No position could well be more trying than that of the inexperienced girl who, in the first bloom of youth, was called to rule the land in this wild transitional period. Her royal courage and gracious tact, her transparent truthfulness, her high sense of duty, and her precocious discretion served her well; but these young excellences could not have produced their full effect had she not found in her first Prime Minister a faithful friend and servant, whose loyal and chivalrous devotion at once conciliated her regard, and who only used the influence thus won to impress on his Sovereign's mind "sound maxims of constitutional government, and truths of every description which it behoved her to learn." The records of the time show plainly that Lord Melbourne, the eccentric head of William IV's last Whig Administration, was not generally credited with either the will or the ability to play so lofty a part. His affectation of a lazy, trifling, indifferent manner, his often-quoted remonstrance to impetuous would-be reformers, "Can't you let it alone?" had earned for him some angry disapproval, and caused him to be regarded as the embodiment of the detested _laissez-faire_ principle. But under his mask of nonchalance he hid some noble qualities, which at this juncture served Queen and country well.
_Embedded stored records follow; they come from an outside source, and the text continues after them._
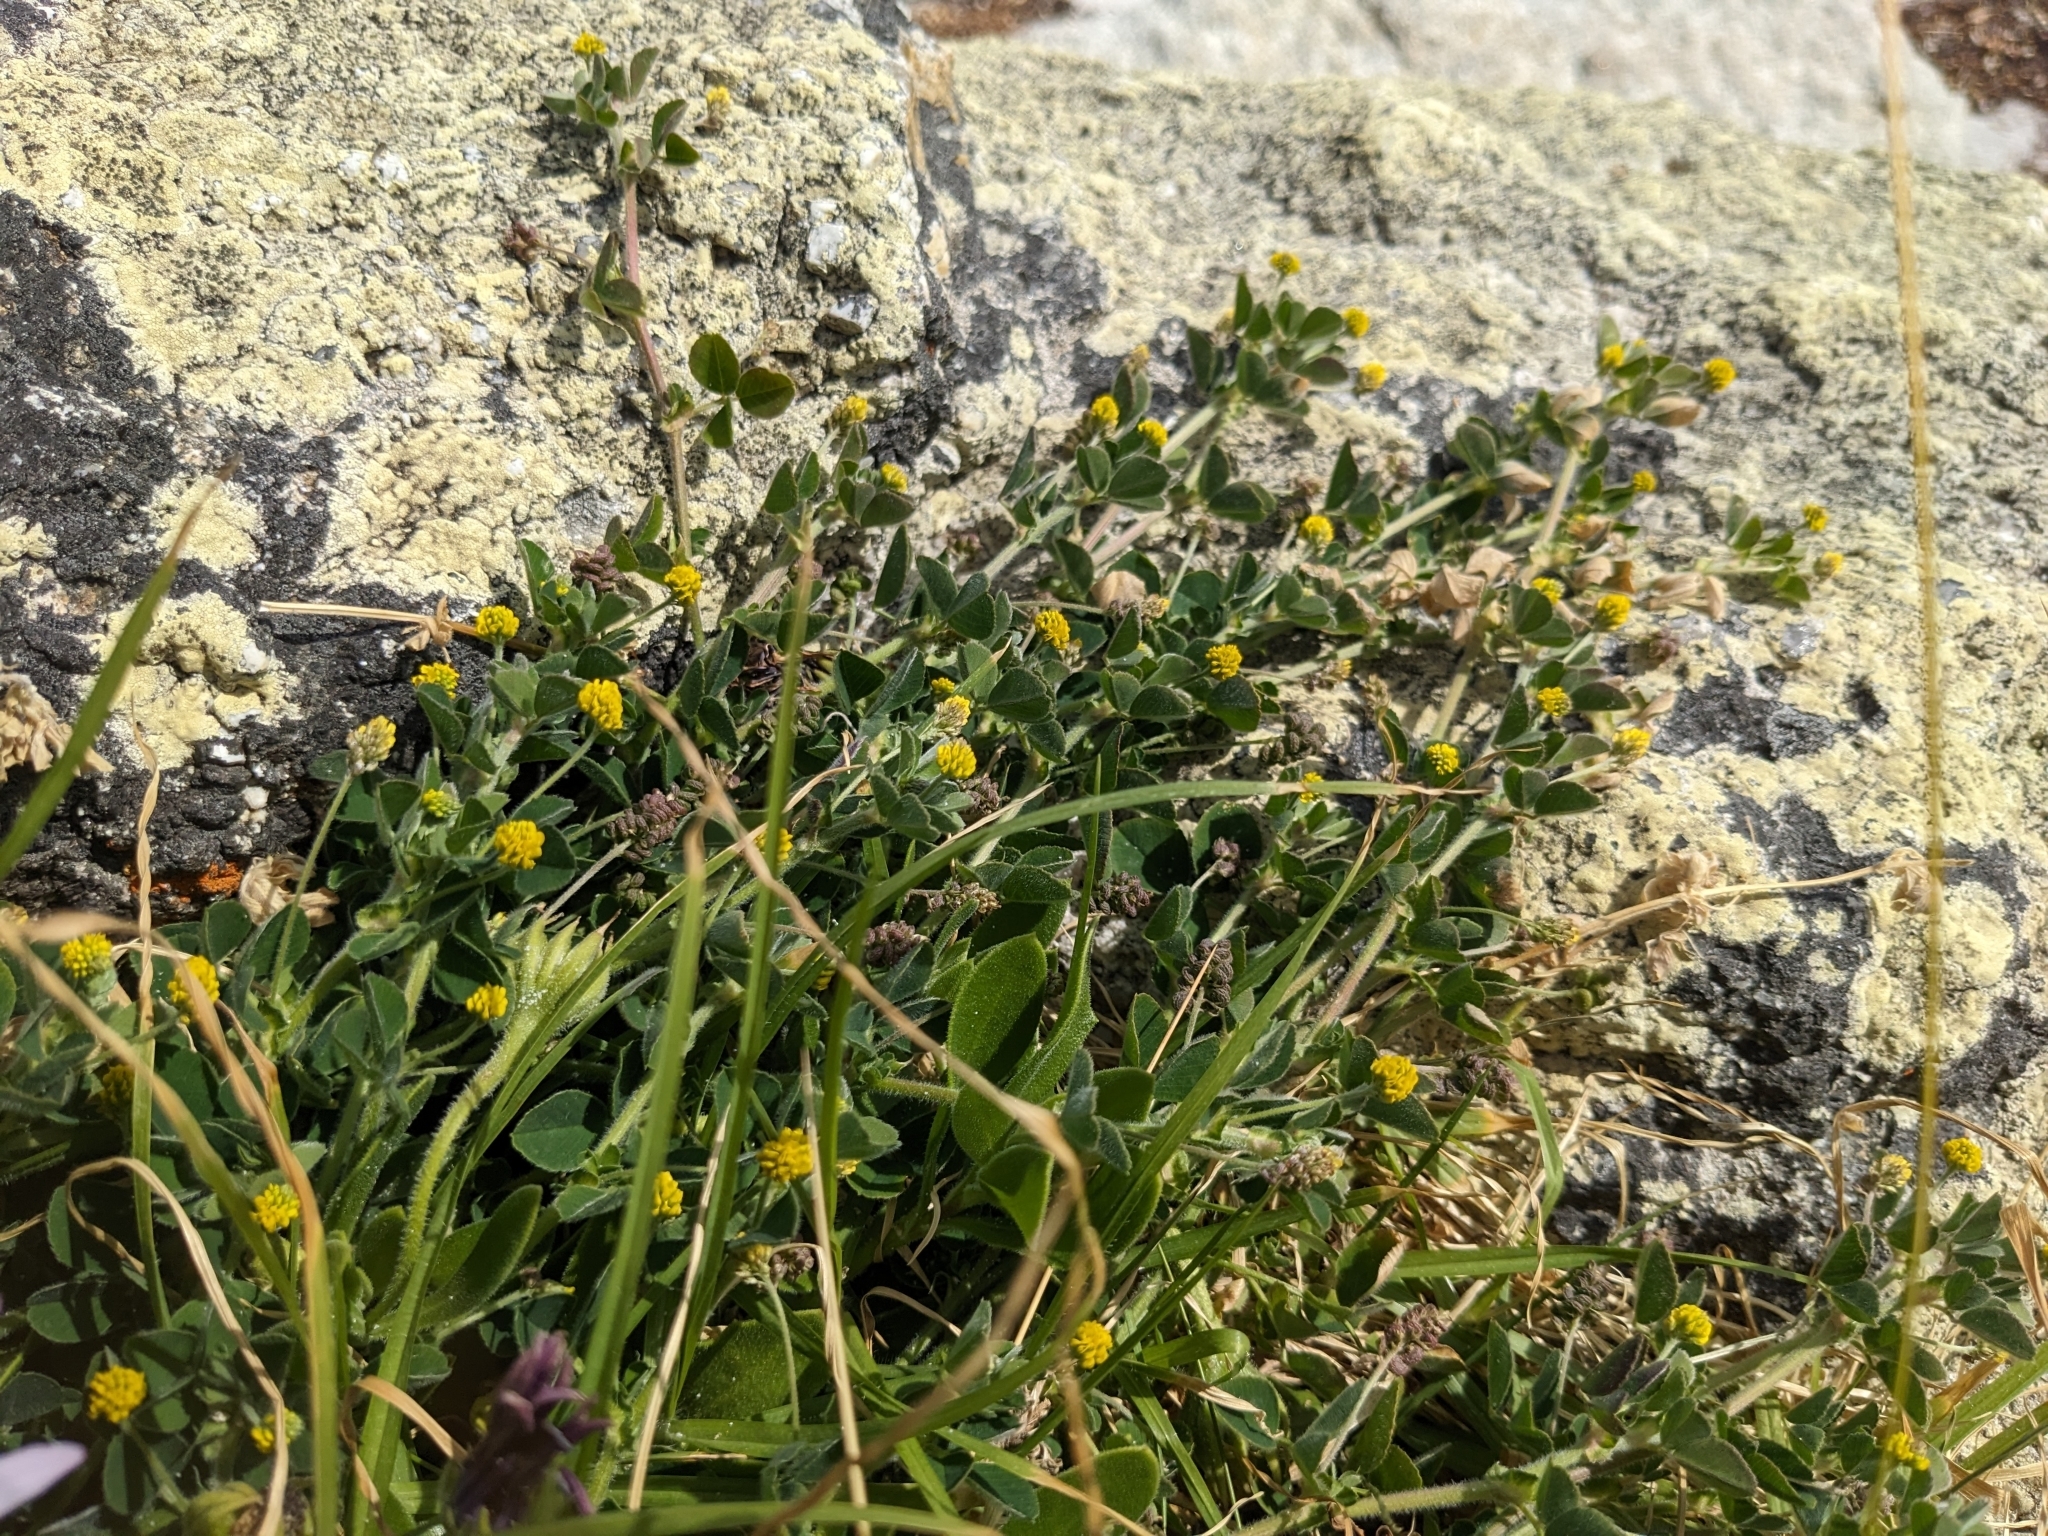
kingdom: Plantae
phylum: Tracheophyta
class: Magnoliopsida
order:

Considered as a frivolous, selfish courtier by too many of the suffering poor and of their friends, he was in truth "acting in all things an affectionate, conscientious, and patriotic part" towards his Sovereign, "endeavouring to make her happy as a woman and popular as a Queen," [Footnote] telling her uncourtly truths with a blunt honesty that did not displease her, and watching over her with a paternal tenderness which she repaid with frank, noble confidence. He was faithful in a great and difficult trust; let his memory have due honour.